Elle pouffa de rire :

— En fait tu n’es pas ma sœur, ce n’est pas possible !

— Qu’est-ce qui est le plus plausible. Que mon oncle se soit tapé ma mère, ou que je vive en trouple.

— La première, sans aucun doute. Surtout que ta mère était bonnasse.

— Et pétasse, tu peux l’ajouter.

— Non ça, elle l’est toujours. Même ma mère le dit. Agathe, c’est la pétasse de la famille !

— Cool ! Elle ne sera pas surprise.

— Elle avait l’air quand même, vu comment elle a crié.

— Est-ce que tu veux que je continue à l’appeler Tata ou bien Belle-Maman ?

— Et bien techniquement, c’est ta tante avant tout. Par contre mon père c’est ton père avant d’être ton oncle. Je sens que ça va être compliqué le prochain Noël avec Mamie.

— Surtout si je ramène Eugène et Anh.

— Ah ? Entends-je un espoir pour Eugène ?

Trahie par mon lapsus, je m’énervai aussi sec :

— J’ai dit que j’allais réfléchir.

— Mais j’entends comme une petite voix qui…

— Fais pas chier, Léa ! Je suis claquée ! On se couche !

— Mais il est vingt-heures trente !

— C’est pas toi qui t’es faite goder devant deux cent personnes avant que ta mère envoie ton cœur faire le Space Moutain des sentiments, même pas vingt-quatre heures avant que j’apprenne que mon oncle est mon père. Allez ! Paaf, tiens, t’es pas assez secouée ? On te rajoute le temple d’Indiana Jones !

— Tu t’es faite goder ? Par qui par Anh ?

Je lui tournai le dos.

— Par une vieille de quatre-vingt balais. Pour plus de renseignement, contactez mon agent.

— Non mais allez, je veux savoir !

— Mais non, c’était une mise en scène. Geisha et moi on s’est fait plaisir devant des gens sur un double-gode. Voilà, je te montrerai l’engin, promis. Allez bonne nuit.

Elle éclata de rire.

— Ce n’est clairement pas possible que tu sois ma sœur.

Je ne répondis pas et fermai les yeux. Léa se mit en pyjama, éteignit la lumière, se coucha à côté de moi, et inonda son visage de lumière bleue avec son portable. Elle finit par demander.

— Tu dors ?

— Très profondément.

— Non mais j’imagine trop Mamie quand elle va apprendre la nouvelle. Je l’imagine sourire tranquille et dire : « C’était pas évident ? Tenez, je me suis gardé un p’tit cigare. Je me suis jurée de le fumer si vous vous en rendiez compte avant que je clamse. Tenez mon gendre, on partage ? »

Je pouffai de rire :

— Tu l’imites de mieux en mieux.

Elle posa son téléphone et ajouta :

— Je ne vais pas en dormir de la nuit.

— On l’a toujours su, ça ne change rien.

— Tu sais enfin qui est ton père !

— Ouais, mais ça va plus rien changer à ma vie.

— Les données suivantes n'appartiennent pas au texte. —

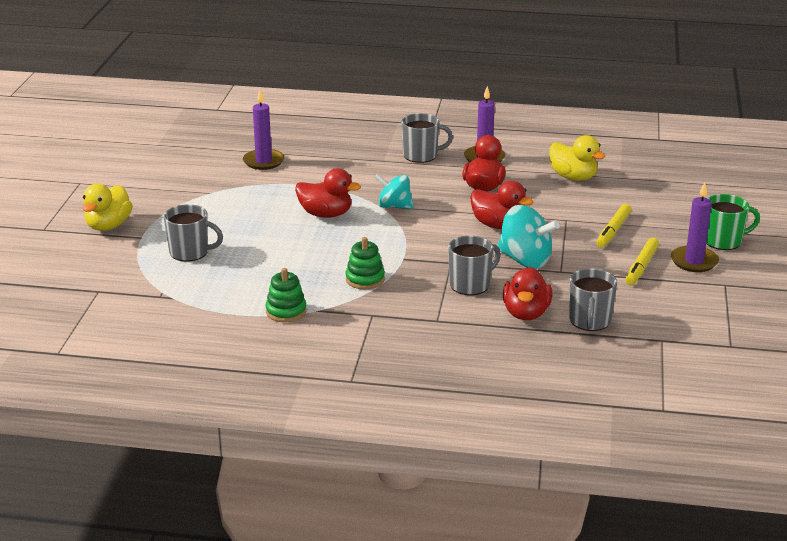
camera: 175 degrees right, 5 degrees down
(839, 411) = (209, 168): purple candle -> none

Il y avait de cela un mois, connaître le nom de mon père aurait été une explosion d’émotions. Mais en ce moment, ce n’était que le passé sournois de ma mère, et la seule chose qui m’obsédait était mon avenir. Mon cerveau était encore saturé d’Arcan, de sa voix, de ses regards, de son corps. Léa, ça l’obsédait :

— Combien de fois, ils ont trompé ma mère ?

— Une fois, sinon t’aurais un autre cousin ou une autre cousine.

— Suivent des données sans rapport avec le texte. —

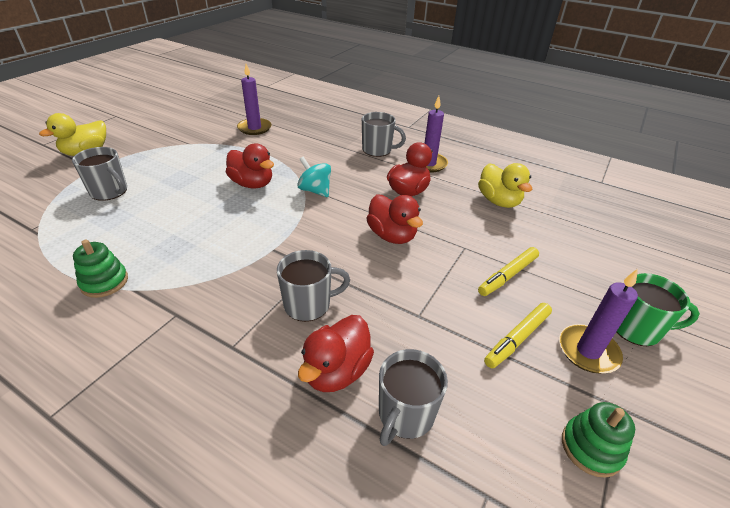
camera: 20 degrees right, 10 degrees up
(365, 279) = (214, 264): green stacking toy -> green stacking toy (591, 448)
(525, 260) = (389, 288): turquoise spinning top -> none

— Ta mère n’est peut-être pas tombée enceinte tout de suite.

— Peut-être. C’est important ?

— Ben je pense à ma mère. Je te jure, je ne vais pas dormir de la nuit.

Je ne lui répondis pas. Je voulais trouver le sommeil, celui qui réparait, celui qui éclaircissait. C’était une telle tornade dans ma tête, que je sus qu’il fallait m’épuiser physiquement. J’envoyai un SMS à Geisha pour qu’elle m’apporte des affaires, et ma corde à sauter.